* **Problem statement**: Retype, word for word, each line between the lines holding "Суп рыбный: 32.5 -> 19.8" and "Left, Foot Off: 79.89 -> 88.3", inclusive, and leave the rest of the data alone.

* **Record excerpts**:
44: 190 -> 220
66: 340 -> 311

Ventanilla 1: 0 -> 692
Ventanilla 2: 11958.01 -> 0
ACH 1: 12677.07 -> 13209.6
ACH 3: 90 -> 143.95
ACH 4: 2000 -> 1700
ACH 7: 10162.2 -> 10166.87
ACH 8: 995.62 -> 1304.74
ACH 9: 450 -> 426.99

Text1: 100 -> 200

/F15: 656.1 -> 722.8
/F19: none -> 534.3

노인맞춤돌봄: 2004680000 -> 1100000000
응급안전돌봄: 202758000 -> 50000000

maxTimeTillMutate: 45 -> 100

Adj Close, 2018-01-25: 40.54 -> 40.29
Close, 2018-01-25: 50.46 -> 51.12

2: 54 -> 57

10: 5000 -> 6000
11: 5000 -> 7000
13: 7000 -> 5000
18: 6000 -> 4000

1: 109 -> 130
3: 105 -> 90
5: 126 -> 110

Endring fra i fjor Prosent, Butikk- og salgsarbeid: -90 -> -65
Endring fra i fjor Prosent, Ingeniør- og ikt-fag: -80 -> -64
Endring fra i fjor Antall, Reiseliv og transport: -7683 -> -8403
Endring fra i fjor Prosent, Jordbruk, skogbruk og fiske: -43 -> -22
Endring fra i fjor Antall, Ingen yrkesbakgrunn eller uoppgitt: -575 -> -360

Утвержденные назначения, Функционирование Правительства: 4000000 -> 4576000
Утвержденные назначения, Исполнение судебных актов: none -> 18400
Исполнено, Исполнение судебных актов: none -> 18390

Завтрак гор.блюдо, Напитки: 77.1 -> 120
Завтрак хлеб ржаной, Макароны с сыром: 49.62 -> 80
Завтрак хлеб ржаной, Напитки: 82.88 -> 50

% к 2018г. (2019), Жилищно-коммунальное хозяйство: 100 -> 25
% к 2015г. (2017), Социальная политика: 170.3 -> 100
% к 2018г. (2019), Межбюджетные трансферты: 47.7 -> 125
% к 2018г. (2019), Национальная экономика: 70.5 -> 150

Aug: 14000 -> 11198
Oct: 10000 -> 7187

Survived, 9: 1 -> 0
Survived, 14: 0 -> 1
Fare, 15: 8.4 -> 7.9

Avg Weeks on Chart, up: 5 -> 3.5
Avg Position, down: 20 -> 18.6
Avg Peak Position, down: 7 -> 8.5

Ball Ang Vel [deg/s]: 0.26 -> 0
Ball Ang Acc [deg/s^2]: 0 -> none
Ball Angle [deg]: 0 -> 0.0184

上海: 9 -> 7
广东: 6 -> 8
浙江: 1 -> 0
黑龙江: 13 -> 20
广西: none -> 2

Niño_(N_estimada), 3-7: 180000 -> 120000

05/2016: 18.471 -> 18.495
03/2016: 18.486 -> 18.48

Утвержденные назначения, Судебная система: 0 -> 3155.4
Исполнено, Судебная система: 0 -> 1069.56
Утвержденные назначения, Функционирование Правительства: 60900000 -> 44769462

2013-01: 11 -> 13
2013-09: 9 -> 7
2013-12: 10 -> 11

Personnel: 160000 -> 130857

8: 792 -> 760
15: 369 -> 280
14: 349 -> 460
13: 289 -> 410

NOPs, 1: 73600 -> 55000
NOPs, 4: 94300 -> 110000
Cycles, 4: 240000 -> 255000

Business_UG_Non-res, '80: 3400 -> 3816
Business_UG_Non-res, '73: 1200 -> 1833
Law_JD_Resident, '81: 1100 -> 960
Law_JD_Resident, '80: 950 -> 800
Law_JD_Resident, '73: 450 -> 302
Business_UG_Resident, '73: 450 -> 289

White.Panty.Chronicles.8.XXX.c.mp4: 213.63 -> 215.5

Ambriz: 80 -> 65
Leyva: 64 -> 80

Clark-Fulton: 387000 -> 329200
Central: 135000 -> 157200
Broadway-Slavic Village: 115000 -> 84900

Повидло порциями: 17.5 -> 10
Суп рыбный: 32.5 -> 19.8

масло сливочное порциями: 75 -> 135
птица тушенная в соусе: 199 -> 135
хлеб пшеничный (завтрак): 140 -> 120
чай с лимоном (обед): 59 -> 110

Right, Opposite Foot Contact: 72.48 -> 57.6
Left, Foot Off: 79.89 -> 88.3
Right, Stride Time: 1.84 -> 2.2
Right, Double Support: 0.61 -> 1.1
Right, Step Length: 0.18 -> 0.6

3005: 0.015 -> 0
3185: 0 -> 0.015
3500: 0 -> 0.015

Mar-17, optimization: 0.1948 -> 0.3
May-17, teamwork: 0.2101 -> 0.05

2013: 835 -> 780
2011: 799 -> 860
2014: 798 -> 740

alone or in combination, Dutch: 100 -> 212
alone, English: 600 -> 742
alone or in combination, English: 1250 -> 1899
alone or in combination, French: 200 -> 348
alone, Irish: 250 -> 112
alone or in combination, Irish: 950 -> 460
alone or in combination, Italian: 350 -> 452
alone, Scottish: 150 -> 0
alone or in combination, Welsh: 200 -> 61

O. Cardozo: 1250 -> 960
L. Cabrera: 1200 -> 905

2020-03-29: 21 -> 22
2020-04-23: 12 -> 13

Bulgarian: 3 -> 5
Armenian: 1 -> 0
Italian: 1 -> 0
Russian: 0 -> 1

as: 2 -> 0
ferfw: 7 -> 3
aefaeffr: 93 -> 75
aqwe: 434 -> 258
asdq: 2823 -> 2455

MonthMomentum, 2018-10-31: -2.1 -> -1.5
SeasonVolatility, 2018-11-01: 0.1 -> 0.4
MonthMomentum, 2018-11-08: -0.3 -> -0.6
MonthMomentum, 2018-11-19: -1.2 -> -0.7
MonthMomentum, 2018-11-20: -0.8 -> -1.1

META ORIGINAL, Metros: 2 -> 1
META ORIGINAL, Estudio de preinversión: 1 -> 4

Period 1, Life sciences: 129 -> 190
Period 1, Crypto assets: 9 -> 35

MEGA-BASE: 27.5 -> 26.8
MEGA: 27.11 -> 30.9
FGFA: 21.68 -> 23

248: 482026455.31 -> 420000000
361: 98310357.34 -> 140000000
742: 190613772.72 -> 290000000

* **Your response**:
Суп рыбный: 32.5 -> 19.8

масло сливочное порциями: 75 -> 135
птица тушенная в соусе: 199 -> 135
хлеб пшеничный (завтрак): 140 -> 120
чай с лимоном (обед): 59 -> 110

Right, Opposite Foot Contact: 72.48 -> 57.6
Left, Foot Off: 79.89 -> 88.3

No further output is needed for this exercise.